I decided to whip up a hot mustard and maple dry rub using an ingredient that I found at the co-op that intrigued me: maple powder. Turns out it's dehydrated maple syrup. I liked the idea of using it in a dry rub to give the flavor of maple without too much added wetness.

The other key ingredient is patience. After 16 hours of marinating and several hours on the grill, the dry rub creates a bark that had the vaguely salty-maple sweetness of bacon. Once the pork is to temperature, shred it and bathe it in tangy rhubarb mop sauce and serve hot on a Kaiser bun.

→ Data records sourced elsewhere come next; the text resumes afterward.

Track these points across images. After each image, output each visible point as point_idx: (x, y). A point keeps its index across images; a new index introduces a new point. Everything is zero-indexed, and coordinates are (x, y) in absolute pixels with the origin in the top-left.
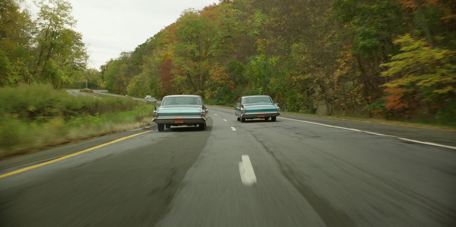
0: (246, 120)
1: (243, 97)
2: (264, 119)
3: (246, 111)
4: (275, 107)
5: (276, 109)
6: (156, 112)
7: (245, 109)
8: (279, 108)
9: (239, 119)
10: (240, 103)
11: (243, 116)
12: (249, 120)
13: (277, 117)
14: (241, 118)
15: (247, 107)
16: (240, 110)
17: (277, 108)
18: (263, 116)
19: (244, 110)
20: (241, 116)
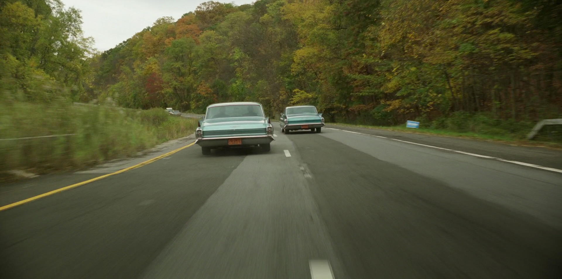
0: (290, 131)
1: (287, 108)
2: (310, 130)
3: (289, 122)
4: (320, 117)
5: (320, 120)
6: (201, 129)
7: (288, 119)
8: (323, 118)
9: (283, 131)
10: (284, 114)
11: (285, 127)
12: (294, 131)
13: (322, 128)
14: (285, 130)
15: (290, 118)
16: (283, 121)
17: (322, 118)
18: (307, 127)
19: (287, 121)
20: (284, 127)
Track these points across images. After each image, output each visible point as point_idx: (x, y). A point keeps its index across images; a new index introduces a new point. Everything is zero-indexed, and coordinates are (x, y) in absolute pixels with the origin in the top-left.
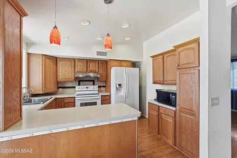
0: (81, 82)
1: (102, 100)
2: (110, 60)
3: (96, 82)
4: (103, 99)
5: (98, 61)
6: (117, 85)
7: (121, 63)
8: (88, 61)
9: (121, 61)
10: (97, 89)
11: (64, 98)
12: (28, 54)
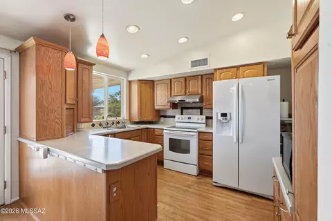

Pulled pork with maple dry rub and rhubarb mop sauce

An oven thermometer works well if you aren't sure how hot your grill is running. Place it near the roast on the side without the coals. The slow, low heat of barbecuing will transfer a potentially tough cut of meat like pork butt (or shoulder) into what I call pork candy: sweet, tender, melt-in-your mouth goodness.

  • 3-1/2 pounds pork butt roast
  • about 4 handfuls applewood chips
  • disposable foil baking pan, slightly larger than roast

Hot mustard and maple dry rub

  • 1/4 cup maple powder
  • 2 tablespoons salt
  • 1 tablespoon onion powder
  • 2 teaspoons hot mustard
  • 2 teaspoons brown sugar
  • 1 teaspoon cracked black pepper
  • 1/2 teaspoon paprika
  • 1/2 teaspoon cayenne pepper
  • pinch of nutmeg

Mix all dry rub spices together in a bowl and rub into pork. Seal in a ziplock bag and marinate in refrigerator overnight.

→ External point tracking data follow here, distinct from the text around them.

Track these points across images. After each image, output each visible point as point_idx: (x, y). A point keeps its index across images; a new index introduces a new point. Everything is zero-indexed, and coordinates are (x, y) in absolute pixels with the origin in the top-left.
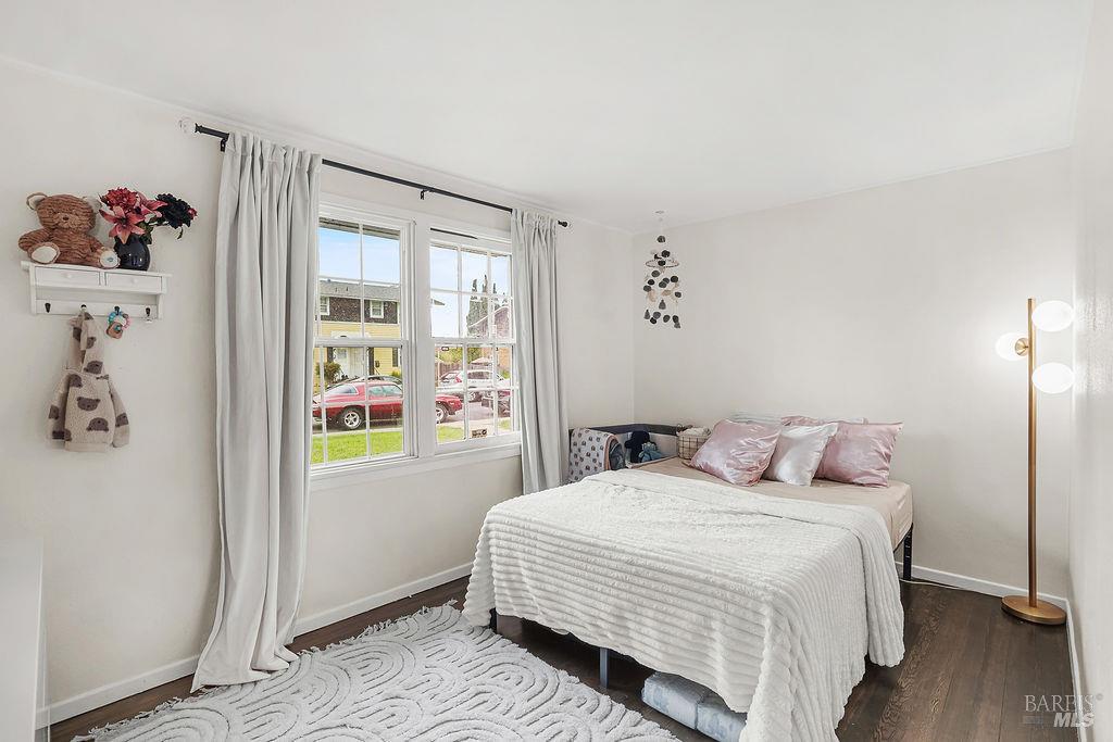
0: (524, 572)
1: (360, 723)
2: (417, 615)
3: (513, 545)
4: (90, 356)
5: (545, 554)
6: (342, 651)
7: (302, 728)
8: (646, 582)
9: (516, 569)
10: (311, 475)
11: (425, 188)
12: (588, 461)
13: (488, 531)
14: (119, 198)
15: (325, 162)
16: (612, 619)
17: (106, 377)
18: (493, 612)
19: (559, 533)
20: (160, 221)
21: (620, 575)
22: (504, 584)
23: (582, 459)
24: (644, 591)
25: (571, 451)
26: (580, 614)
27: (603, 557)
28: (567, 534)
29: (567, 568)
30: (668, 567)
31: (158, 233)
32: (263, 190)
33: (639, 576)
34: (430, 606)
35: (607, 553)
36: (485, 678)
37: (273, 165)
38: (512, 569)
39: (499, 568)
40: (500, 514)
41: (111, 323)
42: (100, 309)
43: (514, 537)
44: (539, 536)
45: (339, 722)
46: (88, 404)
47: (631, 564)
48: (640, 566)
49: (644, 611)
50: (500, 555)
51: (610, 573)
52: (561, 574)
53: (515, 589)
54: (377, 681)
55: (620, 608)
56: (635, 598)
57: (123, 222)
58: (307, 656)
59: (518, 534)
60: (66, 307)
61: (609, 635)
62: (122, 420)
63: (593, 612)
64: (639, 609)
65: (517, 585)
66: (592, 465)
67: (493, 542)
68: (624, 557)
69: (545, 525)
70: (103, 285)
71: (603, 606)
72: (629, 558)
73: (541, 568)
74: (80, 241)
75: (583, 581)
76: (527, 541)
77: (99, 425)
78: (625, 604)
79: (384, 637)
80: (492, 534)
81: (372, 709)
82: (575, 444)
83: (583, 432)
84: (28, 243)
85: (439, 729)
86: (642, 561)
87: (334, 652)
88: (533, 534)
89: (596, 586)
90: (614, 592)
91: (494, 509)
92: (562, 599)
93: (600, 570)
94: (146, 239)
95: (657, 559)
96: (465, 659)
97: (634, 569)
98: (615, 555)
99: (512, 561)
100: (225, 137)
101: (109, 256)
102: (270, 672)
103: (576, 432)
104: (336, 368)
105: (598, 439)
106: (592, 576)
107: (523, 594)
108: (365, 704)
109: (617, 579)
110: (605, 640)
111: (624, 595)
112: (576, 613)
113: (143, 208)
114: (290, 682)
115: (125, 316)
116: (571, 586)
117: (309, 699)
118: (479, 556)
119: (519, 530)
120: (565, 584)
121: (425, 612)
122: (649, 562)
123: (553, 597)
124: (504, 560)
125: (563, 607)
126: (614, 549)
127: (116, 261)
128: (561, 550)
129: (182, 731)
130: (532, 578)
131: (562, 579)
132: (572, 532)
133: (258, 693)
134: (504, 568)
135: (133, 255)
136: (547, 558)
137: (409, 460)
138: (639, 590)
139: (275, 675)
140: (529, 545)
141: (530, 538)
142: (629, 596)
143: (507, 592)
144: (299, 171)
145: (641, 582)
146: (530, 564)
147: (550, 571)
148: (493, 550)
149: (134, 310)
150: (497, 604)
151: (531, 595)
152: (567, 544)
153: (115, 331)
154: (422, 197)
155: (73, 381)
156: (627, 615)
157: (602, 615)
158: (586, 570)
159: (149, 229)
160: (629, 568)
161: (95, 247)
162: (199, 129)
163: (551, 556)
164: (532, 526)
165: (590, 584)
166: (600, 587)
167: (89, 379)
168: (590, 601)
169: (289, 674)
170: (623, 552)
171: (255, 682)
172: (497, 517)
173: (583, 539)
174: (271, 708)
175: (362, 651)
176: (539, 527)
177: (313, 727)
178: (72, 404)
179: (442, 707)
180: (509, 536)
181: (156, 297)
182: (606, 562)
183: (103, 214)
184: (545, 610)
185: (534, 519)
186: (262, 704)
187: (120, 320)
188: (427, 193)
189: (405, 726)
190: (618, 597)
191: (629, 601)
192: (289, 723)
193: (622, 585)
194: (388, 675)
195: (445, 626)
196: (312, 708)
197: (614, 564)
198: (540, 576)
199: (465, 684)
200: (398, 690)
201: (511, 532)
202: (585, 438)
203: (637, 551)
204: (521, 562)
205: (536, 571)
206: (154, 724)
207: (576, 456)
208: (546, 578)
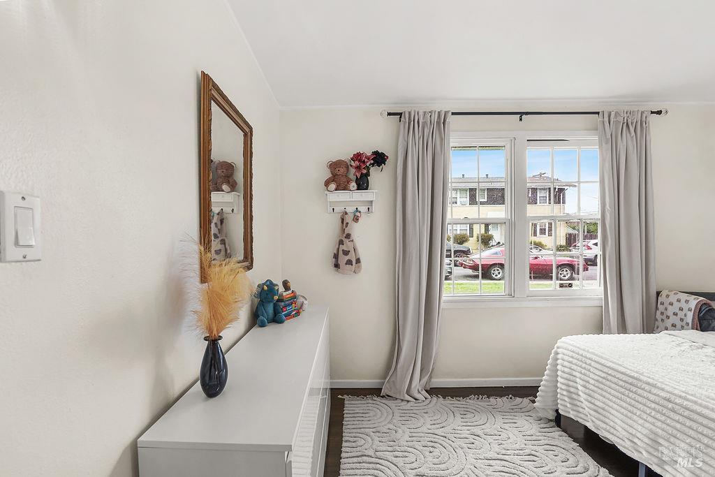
0: (580, 387)
1: (454, 439)
2: (505, 398)
3: (574, 367)
4: (346, 232)
5: (596, 378)
6: (453, 402)
7: (424, 429)
8: (682, 419)
9: (575, 384)
10: (443, 298)
11: (522, 114)
12: (673, 319)
13: (557, 353)
14: (358, 157)
15: (453, 114)
16: (646, 440)
17: (352, 241)
18: (557, 411)
19: (609, 364)
20: (373, 165)
21: (657, 407)
22: (565, 393)
23: (668, 317)
24: (678, 426)
25: (657, 308)
26: (620, 429)
27: (643, 389)
28: (616, 367)
29: (613, 392)
30: (705, 411)
31: (372, 170)
32: (419, 138)
33: (675, 412)
34: (515, 396)
35: (647, 387)
36: (540, 449)
37: (425, 123)
38: (571, 383)
39: (562, 380)
40: (567, 343)
41: (355, 215)
42: (350, 210)
43: (575, 361)
44: (593, 363)
45: (443, 434)
46: (346, 253)
47: (669, 400)
48: (676, 404)
49: (677, 442)
50: (563, 372)
51: (648, 403)
52: (607, 395)
53: (572, 399)
54: (469, 424)
55: (656, 434)
56: (670, 430)
57: (358, 168)
58: (435, 399)
59: (578, 360)
60: (339, 209)
61: (644, 453)
62: (358, 261)
63: (631, 430)
64: (672, 439)
65: (574, 396)
66: (679, 324)
67: (559, 362)
68: (663, 394)
69: (599, 356)
70: (351, 198)
71: (640, 428)
72: (668, 396)
73: (592, 387)
74: (344, 179)
75: (625, 405)
76: (584, 365)
77: (349, 262)
78: (660, 432)
79: (479, 403)
80: (559, 356)
81: (462, 436)
82: (662, 304)
83: (671, 294)
84: (327, 183)
85: (498, 462)
86: (678, 401)
87: (449, 401)
88: (588, 361)
89: (635, 411)
90: (650, 419)
91: (563, 339)
92: (608, 414)
93: (640, 399)
94: (368, 174)
95: (696, 403)
96: (528, 433)
97: (670, 406)
98: (655, 391)
99: (571, 378)
100: (400, 114)
101: (353, 185)
102: (416, 399)
103: (664, 294)
104: (490, 238)
105: (687, 301)
106: (633, 402)
107: (578, 403)
108: (459, 432)
109: (654, 409)
110: (640, 455)
111: (659, 424)
112: (617, 427)
113: (366, 160)
114: (424, 407)
115: (360, 212)
116: (615, 406)
117: (432, 418)
118: (549, 370)
119: (579, 357)
120: (611, 404)
121: (511, 398)
122: (686, 403)
123: (600, 410)
124: (566, 376)
125: (607, 420)
126: (654, 386)
127: (356, 187)
128: (609, 377)
129: (375, 409)
130: (585, 393)
131: (608, 399)
132: (621, 365)
133: (408, 406)
134: (566, 382)
135: (363, 184)
136: (597, 381)
137: (507, 298)
138: (674, 424)
139: (417, 401)
140: (585, 368)
141: (586, 363)
142: (664, 426)
143: (566, 399)
144: (438, 123)
145: (677, 417)
146: (585, 383)
147: (600, 391)
148: (559, 367)
149: (363, 209)
150: (559, 406)
151: (583, 406)
152: (615, 373)
153: (356, 219)
154: (521, 120)
155: (341, 242)
156: (661, 441)
157: (639, 435)
158: (628, 396)
159: (368, 169)
160: (666, 403)
161: (349, 181)
162: (389, 114)
163: (601, 379)
164: (589, 355)
165: (630, 408)
166: (638, 413)
167: (346, 241)
168: (630, 422)
169: (424, 404)
170: (663, 389)
171: (408, 401)
172: (565, 345)
173: (628, 372)
174: (413, 415)
175: (466, 406)
176: (594, 357)
177: (430, 431)
178: (341, 252)
179: (504, 452)
180: (571, 359)
181: (372, 202)
182: (645, 394)
183: (351, 166)
184: (594, 419)
185: (590, 351)
186: (409, 411)
187: (358, 214)
188: (524, 117)
189: (479, 451)
190: (653, 424)
191: (663, 430)
192: (420, 425)
193: (658, 416)
194: (475, 423)
195: (521, 410)
196: (432, 422)
197: (652, 397)
198: (592, 393)
199: (523, 446)
200: (480, 433)
201: (572, 357)
202: (673, 298)
203: (676, 392)
204: (578, 380)
205: (588, 389)
206: (365, 402)
207: (662, 314)
208: (596, 396)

About 30 minutes before cooking, soak applewood chips, then drain and seal in a foil pouch. Poke holes in top of pouch.

Heat gas grill to about 225-250 degrees or ready coals for a charcoal grill (about 40-50 briquettes). Push coals (if applicable) to one side. Fill disposable drip tray with about an inch of water and place on side without coals. Once coals have turned gray or gas grill is up to temperature, put applewood chips on top of coals, then place roast on grill above drip tray, and cover.

Rotate meat every hour or so, also checking coals and adding about a dozen or so as needed to maintain slow, low temperature. Allow about 1 to 1-1/2 hours cooking time per pound of meat.

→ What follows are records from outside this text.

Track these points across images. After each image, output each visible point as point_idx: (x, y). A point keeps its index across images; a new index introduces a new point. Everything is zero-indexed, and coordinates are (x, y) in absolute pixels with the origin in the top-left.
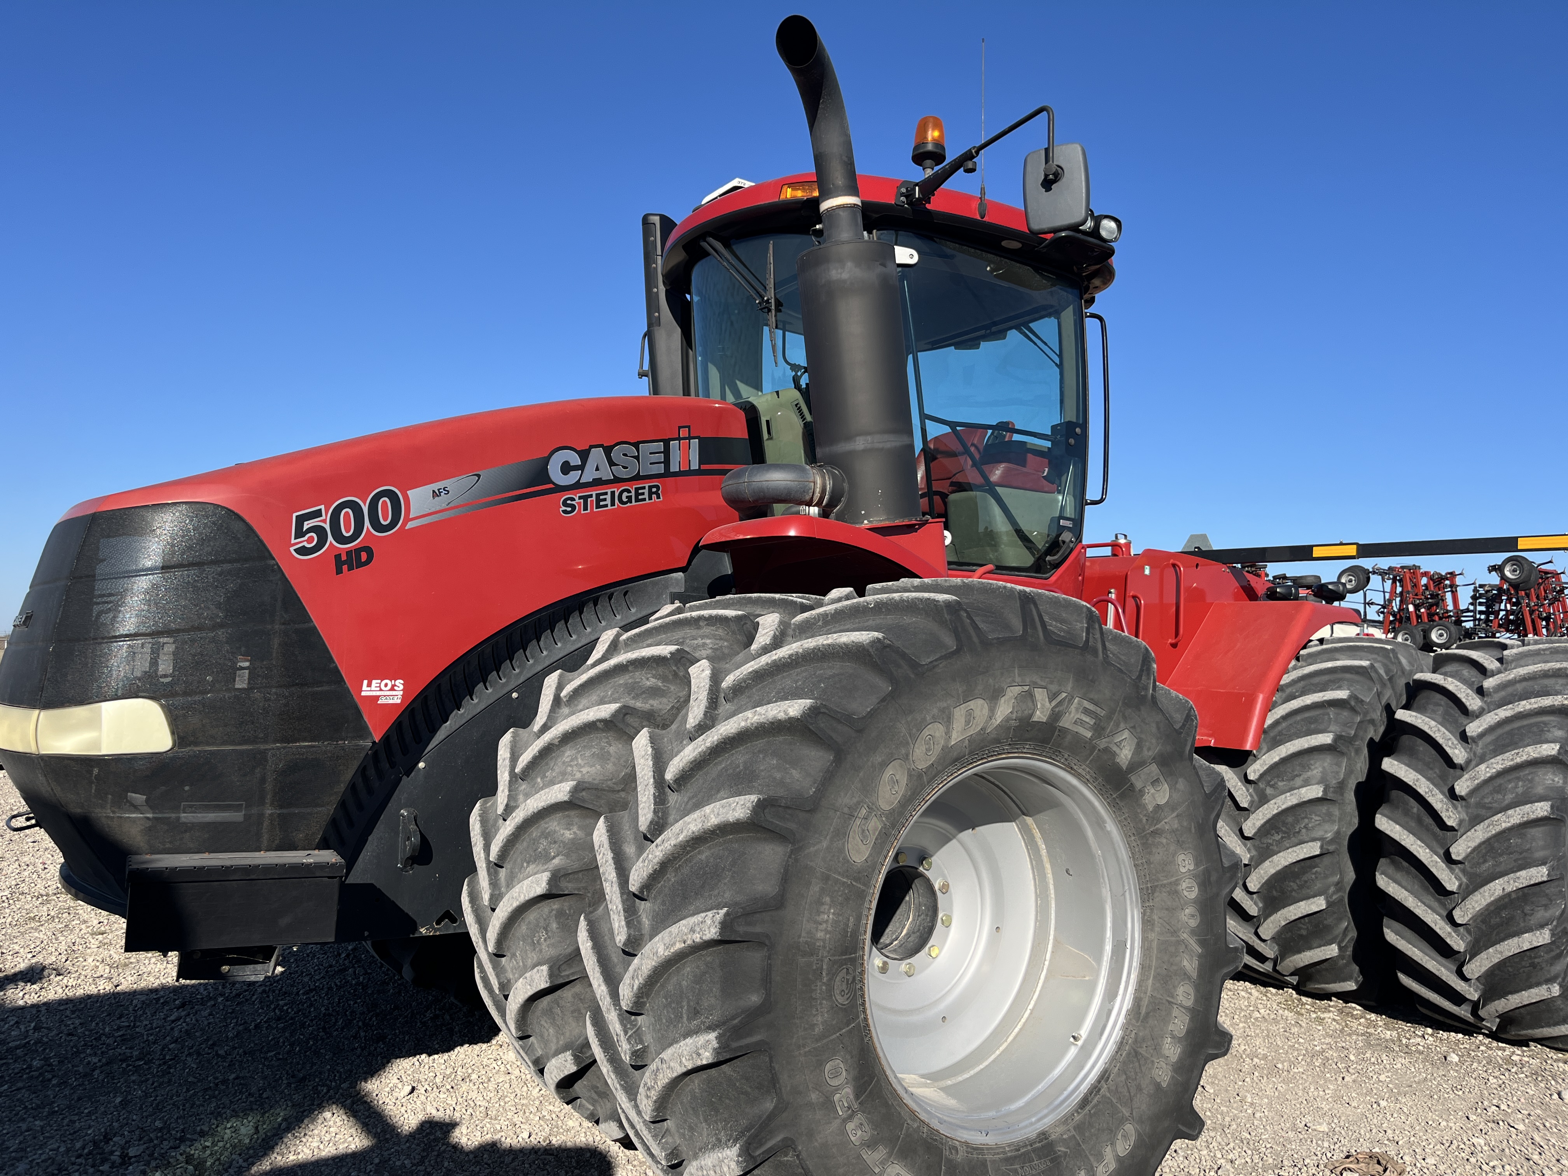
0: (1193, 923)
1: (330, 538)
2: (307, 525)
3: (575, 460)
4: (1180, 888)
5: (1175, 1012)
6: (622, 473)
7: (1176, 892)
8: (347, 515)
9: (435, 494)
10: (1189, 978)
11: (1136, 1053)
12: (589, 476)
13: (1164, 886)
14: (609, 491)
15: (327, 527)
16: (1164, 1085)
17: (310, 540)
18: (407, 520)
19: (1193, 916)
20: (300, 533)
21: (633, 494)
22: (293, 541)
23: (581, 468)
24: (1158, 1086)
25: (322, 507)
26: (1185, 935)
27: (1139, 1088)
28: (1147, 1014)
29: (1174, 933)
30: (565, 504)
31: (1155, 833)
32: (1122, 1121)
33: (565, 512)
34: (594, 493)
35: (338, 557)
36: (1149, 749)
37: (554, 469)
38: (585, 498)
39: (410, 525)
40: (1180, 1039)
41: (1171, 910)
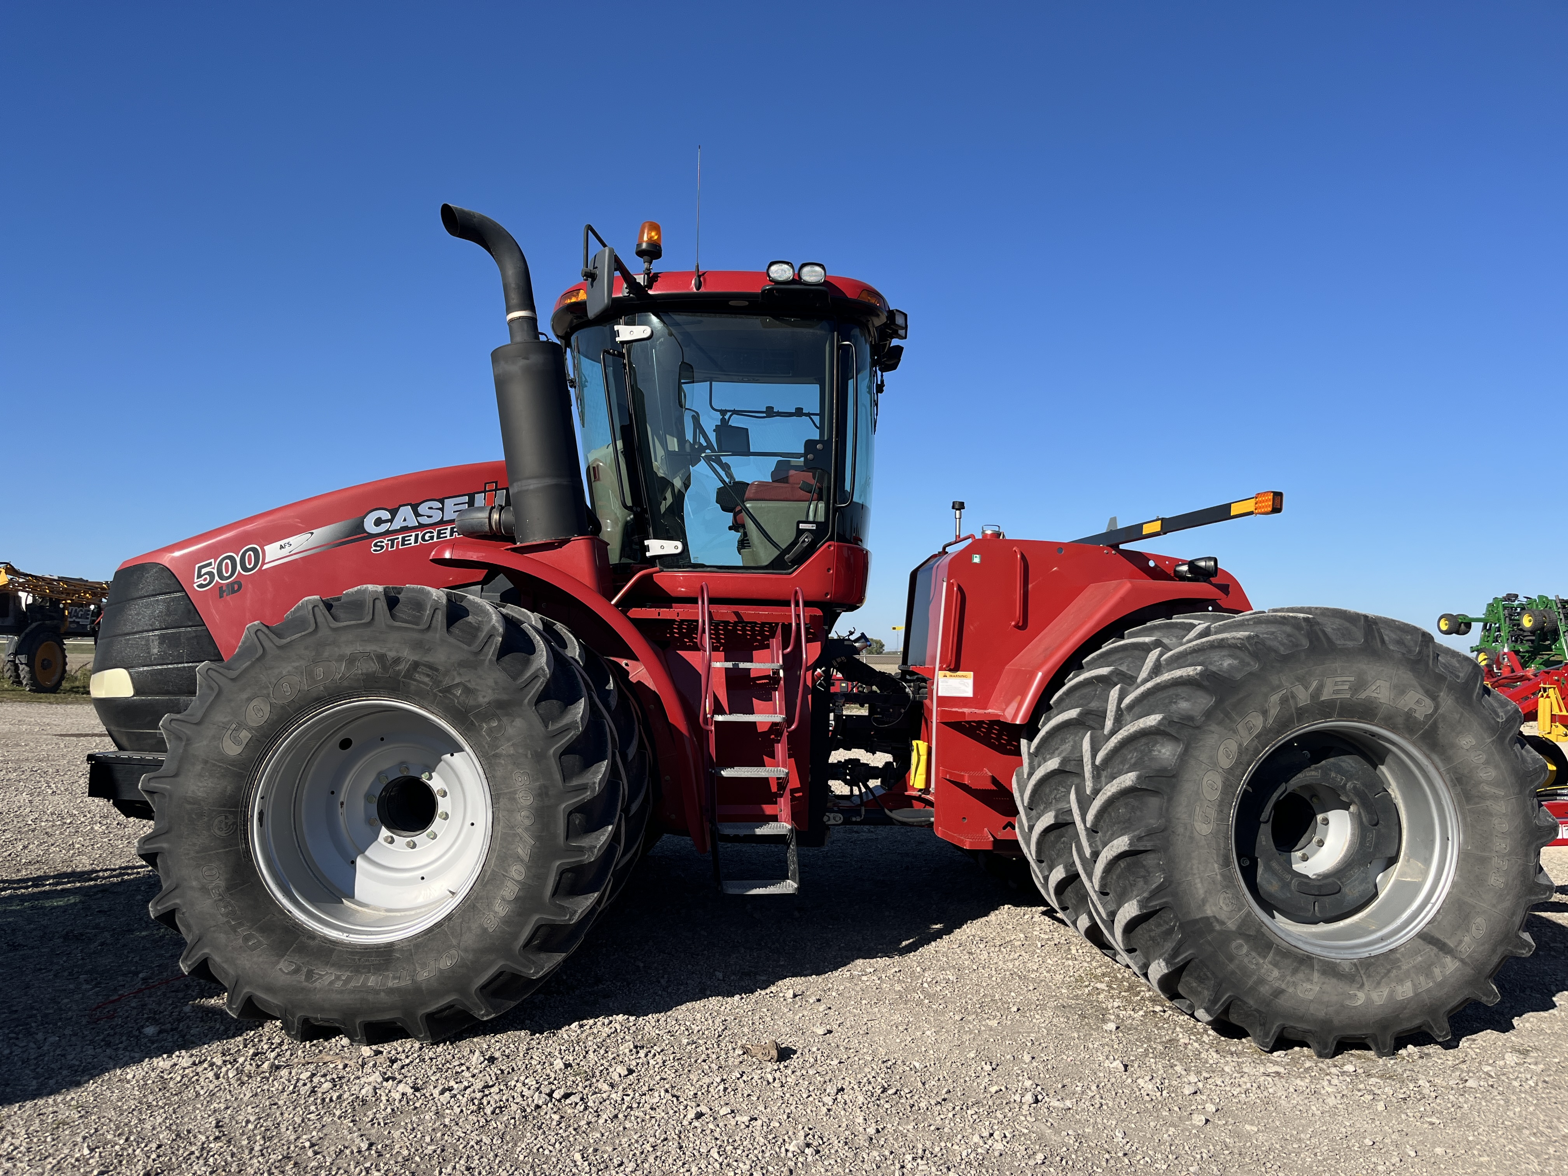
0: (528, 822)
1: (217, 578)
2: (204, 571)
3: (386, 515)
4: (517, 796)
5: (509, 884)
6: (424, 520)
7: (514, 799)
8: (227, 564)
9: (281, 547)
10: (522, 861)
11: (474, 905)
12: (397, 524)
13: (506, 794)
14: (413, 534)
15: (215, 571)
16: (491, 930)
17: (205, 580)
18: (263, 564)
19: (528, 817)
20: (199, 576)
21: (435, 534)
22: (196, 580)
23: (391, 521)
24: (485, 930)
25: (212, 560)
26: (520, 830)
27: (469, 929)
28: (488, 881)
29: (512, 828)
30: (376, 545)
31: (496, 756)
32: (450, 947)
33: (375, 551)
34: (400, 537)
35: (221, 588)
36: (484, 697)
37: (369, 525)
38: (392, 541)
39: (265, 567)
40: (509, 902)
41: (511, 811)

Meanwhile, prepare mop sauce (below). Pull meat off grill when it reaches 190-200 degrees internal temperature (fork tender). Allow to rest 30 minutes, then shred and toss with mop sauce.

Rhubarb mop sauce
Yield: about 1-1/2 cups

  • 3 cups rhubarb (about 3 stalks), chopped
  • 3/4 cup yellow onion (about half), chopped
  • 1 tablespoon maple powder
  • 1 teaspoon salt
  • 1 teaspoon hot mustard
  • 1 cup cider vinegar
  • pinch of cayenne pepper
  • pinch of paprika

Put onion and rhubarb into a food processor with spices and half the cider vinegar. Pulse until pieces are finely chopped, but not pureed. Simmer partially uncovered for about 45 minutes, until flavors meld and juices from the onion and rhubarb are released. Strain solids through cheesecloth or chinois and add up to remaining half of cider, depending on desired level of acidity and thinness of sauce.